**Texto presentado**

El propio escritor utilizará en su beneficio las ambivalencias del género epistolar, y de hecho él mismo animará en ocasiones a los receptores de sus cartas a darles difusión pública, para contribuir a la promoción de sus ideas. Y otras veces aceptará con deportividad la transgresión de la privacidad de sus escritos, e incluso puede que cuente con ella, de una forma tácita. No solo eso, sino que en su ‘Diario Íntimo’ reconoció que él también participaba de esa «mirada de la posteridad» que unas líneas más arriba censuraba en otros: «¿Acaso cuando he escrito ciertas cartas no ha pasado por mi mente la idea de que el destinatario las guardará? ¿No he soñado acaso, en momentos de abandono, en que muerto yo se coleccionarán aquellas y se publicará mi correspondencia? ¡Triste vicio de los literatos! ¡Funesta vanidad que sacrifica el alma al nombre! En ninguna parte como entre literatos son fatales las consecuencias del amor propio enfermizo, con su cortejo de envidias, soberbias, orgullos e hipocondrías. ¡Escribir cartas para la posteridad!». No es fácil saber cómo interpretaría Unamuno la edición de su voluminoso Epistolario, a la vista de estas palabras, aunque seguramente, si pudiera verlo, esbozaría una sonrisa y solo diría: «Os lo dije».
El novelista y pensador, tan vinculado a Salamanca, era consciente del carácter compulsivo de esta tarea autoimpuesta de expresarse mediante manuscritos con un variado número de corresponsales. Incluso le dio nombre a su vicio: epistolomanía. «Estoy convencido de que jamás me curaré del vicio de divagar y escribir cartas como Horacio odas», le asegura a Clarín en 1895.
En cualquier caso, la actitud diletante que el escritor desarrolla y alimenta en sus misivas no puede considerarse, de ningún modo, ni remotamente, una pérdida de tiempo o un capricho. Aunque se queje de que las demandas epistolares se multiplican tanto que apenas tiene tiempo para atenderlas, las cartas son, para Unamuno, una mesa de operaciones muy provechosa, como explican Colette y Jean-Claude Rabaté. Le sirven para ensayar ideas, para comentarlas con personas cuya opinión estima, para rectificarlas si hace falta antes de llevarlas a la letra impresa… También le permite mantenerse al tanto de los asuntos de actualidad, y son, asimismo, un modo de intervenir en la vida pública y de ganar influencias y aliados. La actividad epistolar no es en Unamuno actividad secundaria, o desligada de su trabajo literario o de pensamiento, sino que, muy al contrario, está estrechamente ligada a ambos. Sus epístolas permiten conocer el origen de sus obras, e incluso su gestación, y documentan sus cambios de criterio, o la evolución de sus ideas, de forma más rotunda que sus artículos de prensa, donde ésta ya puede verse.

[Ítems contenidos en un conjunto de datos]
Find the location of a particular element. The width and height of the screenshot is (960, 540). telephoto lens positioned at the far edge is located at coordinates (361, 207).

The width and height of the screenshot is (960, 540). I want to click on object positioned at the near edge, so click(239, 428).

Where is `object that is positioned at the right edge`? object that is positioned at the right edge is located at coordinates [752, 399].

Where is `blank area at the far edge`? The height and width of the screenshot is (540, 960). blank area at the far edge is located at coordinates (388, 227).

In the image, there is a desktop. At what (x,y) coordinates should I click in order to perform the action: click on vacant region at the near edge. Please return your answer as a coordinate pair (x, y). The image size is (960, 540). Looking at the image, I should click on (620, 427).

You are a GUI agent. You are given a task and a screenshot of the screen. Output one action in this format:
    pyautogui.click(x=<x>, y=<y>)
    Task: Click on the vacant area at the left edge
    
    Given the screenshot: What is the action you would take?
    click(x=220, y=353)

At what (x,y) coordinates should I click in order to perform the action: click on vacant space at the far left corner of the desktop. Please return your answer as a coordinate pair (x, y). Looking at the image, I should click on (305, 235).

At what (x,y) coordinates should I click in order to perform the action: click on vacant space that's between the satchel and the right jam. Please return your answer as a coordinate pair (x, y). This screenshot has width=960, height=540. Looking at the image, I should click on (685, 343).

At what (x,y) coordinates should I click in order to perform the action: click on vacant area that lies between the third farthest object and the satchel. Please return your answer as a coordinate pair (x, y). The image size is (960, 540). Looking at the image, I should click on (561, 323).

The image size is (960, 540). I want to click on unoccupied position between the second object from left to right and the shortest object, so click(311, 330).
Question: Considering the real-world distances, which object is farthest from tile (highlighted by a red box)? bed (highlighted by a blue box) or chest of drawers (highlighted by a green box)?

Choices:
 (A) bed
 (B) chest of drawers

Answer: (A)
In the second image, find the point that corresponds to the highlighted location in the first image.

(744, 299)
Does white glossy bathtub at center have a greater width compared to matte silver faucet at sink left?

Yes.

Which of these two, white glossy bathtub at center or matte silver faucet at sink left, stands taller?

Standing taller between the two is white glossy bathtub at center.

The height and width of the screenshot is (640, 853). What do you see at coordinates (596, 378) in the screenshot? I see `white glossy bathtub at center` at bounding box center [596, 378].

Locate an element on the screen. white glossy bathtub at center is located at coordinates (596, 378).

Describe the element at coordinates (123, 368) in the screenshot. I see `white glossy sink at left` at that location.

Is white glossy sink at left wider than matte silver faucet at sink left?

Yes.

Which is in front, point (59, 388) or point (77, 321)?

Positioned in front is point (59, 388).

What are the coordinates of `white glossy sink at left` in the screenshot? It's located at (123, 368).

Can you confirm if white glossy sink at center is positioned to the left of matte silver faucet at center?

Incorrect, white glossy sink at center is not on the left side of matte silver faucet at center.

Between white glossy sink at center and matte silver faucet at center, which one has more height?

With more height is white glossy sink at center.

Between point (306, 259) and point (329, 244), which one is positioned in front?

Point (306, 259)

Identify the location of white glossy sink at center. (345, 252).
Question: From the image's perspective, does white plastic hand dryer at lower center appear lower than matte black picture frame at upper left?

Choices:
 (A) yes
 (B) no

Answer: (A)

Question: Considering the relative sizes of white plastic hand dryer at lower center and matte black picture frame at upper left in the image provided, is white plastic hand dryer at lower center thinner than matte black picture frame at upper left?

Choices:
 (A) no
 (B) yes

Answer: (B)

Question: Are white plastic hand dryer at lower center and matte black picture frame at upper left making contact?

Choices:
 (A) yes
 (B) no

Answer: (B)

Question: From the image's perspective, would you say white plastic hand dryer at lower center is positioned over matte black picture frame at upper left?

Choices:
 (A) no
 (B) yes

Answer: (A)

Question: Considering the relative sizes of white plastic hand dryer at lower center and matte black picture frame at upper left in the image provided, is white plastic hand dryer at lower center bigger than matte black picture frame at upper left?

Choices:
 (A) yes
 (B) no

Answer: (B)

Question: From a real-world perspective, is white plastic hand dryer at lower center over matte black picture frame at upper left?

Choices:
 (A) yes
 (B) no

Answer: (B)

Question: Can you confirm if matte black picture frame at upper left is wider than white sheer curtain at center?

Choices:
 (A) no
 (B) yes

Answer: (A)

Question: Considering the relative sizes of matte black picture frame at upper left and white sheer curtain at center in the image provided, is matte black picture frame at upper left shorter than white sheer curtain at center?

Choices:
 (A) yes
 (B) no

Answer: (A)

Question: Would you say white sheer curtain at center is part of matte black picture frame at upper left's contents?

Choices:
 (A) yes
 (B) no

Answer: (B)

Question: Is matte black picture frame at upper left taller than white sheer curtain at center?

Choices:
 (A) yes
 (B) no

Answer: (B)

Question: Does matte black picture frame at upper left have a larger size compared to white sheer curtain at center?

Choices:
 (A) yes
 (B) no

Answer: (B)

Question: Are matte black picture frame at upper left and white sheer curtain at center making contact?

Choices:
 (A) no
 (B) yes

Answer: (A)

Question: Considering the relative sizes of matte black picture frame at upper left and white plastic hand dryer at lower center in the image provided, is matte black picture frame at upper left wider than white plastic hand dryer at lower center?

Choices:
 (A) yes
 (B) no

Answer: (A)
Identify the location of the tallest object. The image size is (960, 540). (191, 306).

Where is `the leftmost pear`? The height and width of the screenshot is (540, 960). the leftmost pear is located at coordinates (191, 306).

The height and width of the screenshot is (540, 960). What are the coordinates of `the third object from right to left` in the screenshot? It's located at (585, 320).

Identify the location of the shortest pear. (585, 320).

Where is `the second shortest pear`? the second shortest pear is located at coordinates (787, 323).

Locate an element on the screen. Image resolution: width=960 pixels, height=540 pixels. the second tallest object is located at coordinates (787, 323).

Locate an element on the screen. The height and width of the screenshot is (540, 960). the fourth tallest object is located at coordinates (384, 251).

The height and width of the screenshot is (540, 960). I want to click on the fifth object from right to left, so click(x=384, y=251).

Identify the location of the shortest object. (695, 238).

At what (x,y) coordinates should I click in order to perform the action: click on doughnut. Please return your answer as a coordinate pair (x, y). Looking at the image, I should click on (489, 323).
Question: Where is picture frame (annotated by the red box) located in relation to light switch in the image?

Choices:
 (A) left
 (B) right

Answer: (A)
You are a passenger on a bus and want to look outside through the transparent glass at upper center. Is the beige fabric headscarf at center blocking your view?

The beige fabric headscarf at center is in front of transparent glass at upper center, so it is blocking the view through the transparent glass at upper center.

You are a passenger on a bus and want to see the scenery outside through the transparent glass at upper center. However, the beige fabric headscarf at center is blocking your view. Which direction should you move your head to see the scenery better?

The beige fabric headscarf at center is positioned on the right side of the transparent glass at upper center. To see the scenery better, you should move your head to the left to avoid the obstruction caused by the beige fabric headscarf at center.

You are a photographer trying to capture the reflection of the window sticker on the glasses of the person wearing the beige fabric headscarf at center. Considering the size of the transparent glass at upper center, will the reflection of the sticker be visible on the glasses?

**Tareas del ejercicio**
1 – Según el texto sobre las cartas de Unamuno, ¿con qué palabra bautizó el escritor su vicio de escribir cartas?
2 – Continúa el texto sobre las cartas de Unamuno a partir de su última oración.
Los ítems son un material independiente del texto sobre las cartas de Unamuno.

**Respuestas por tarea**
1 – Lo llamó epistolomanía.

2 –
En el primer tomo del Epistolario nos encontramos con el nacimiento de la vocación de Unamuno como intelectual comprometido con su tiempo, y también se expresan con especial claridad sus iniciales simpatías hacia el socialismo. Un socialismo, en cierto sentido, ‘ideal’, aunque a él no le gustaría la palabra, que le lleva a definirlo, en un artículo publicado en la revista ‘Lucha de clases’, en 1894, como «la religión de la humanidad». Enemigo de los socialismos burgueses, Unamuno, sin embargo, cree que su socialismo marxista ‘limpio y puro’ es, sobre todo, «libertad, libertad, verdadera libertad».
Y se extraña de que tantos en su tiempo adviertan de que el socialismo busca acabar con la propiedad privada y centralizar todo el poder en el Estado. La posterior experiencia de la Revolución rusa pondrá a cada cual en su sitio y, de hecho, éste será uno de los asuntos en los que más evolucionará el pensamiento del escritor.
Resulta iluminador comparar las entusiastas proclamas socialistas de sus cartas y escritos de esta época con el escepticismo duro y crítico que Unamuno expresa en sus artículos de prensa durante la Segunda República, que le convierten en uno de los intelectuales que vio con más claridad la deriva peligrosa de su tiempo. En este primer volumen, sin embargo, nuestro hombre todavía es capaz de escribirle una carta a su preocupada madre en la que le dice: «Solo te ruego que me creas que el socialismo no es nada de lo que tú crees».